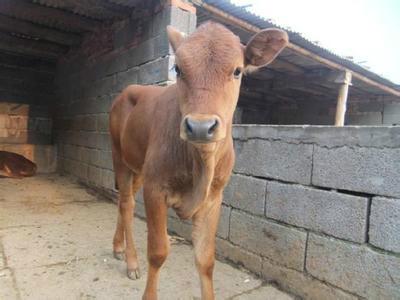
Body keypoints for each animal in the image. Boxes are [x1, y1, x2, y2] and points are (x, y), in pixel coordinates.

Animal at [108, 22, 286, 298]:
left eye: (237, 71)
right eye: (178, 69)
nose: (201, 126)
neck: (201, 165)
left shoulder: (213, 198)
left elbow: (205, 260)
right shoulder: (156, 188)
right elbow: (158, 253)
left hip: (138, 169)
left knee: (123, 201)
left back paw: (118, 247)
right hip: (119, 157)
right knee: (126, 205)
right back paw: (132, 261)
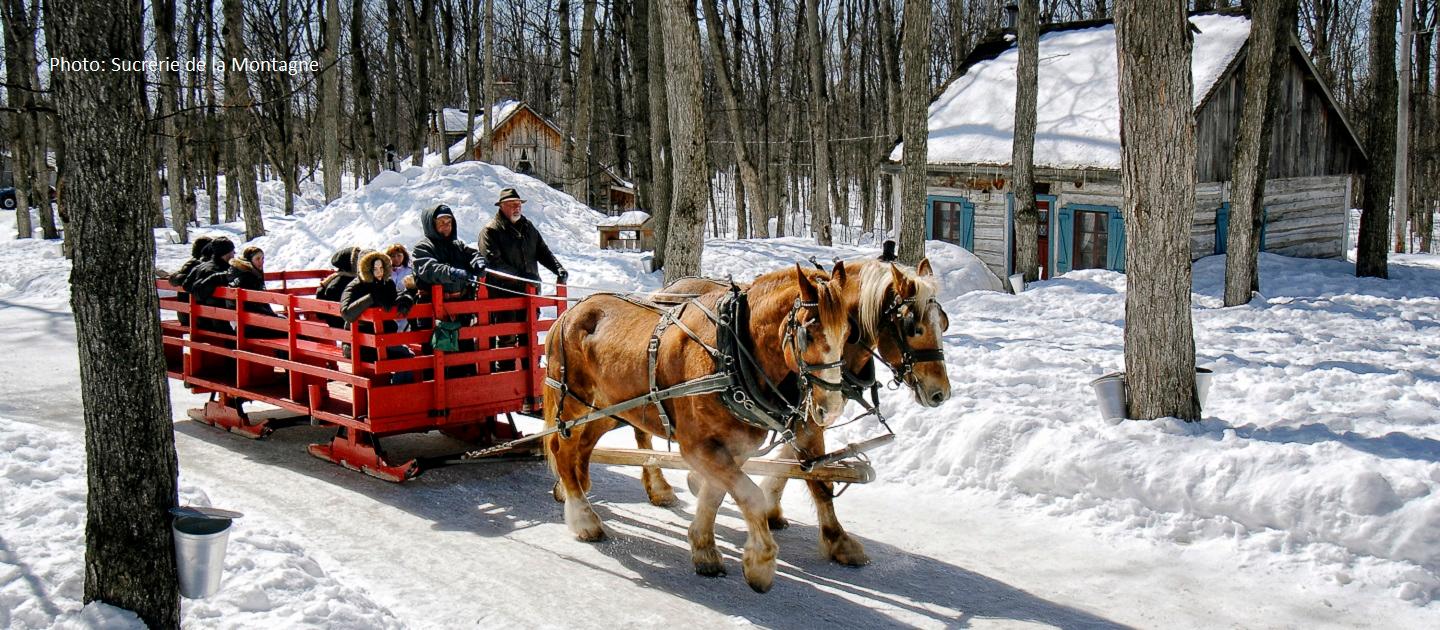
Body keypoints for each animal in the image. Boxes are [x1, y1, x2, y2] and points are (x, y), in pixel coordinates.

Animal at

EXERCISE DESCRIPTION
Would you copy all lines in the records where the string "left" appears?

EXERCISE OUTPUT
left eye: (237, 71)
left shoulder: (213, 198)
left elbow: (205, 260)
left hip: (138, 169)
left knee: (123, 201)
left back paw: (118, 247)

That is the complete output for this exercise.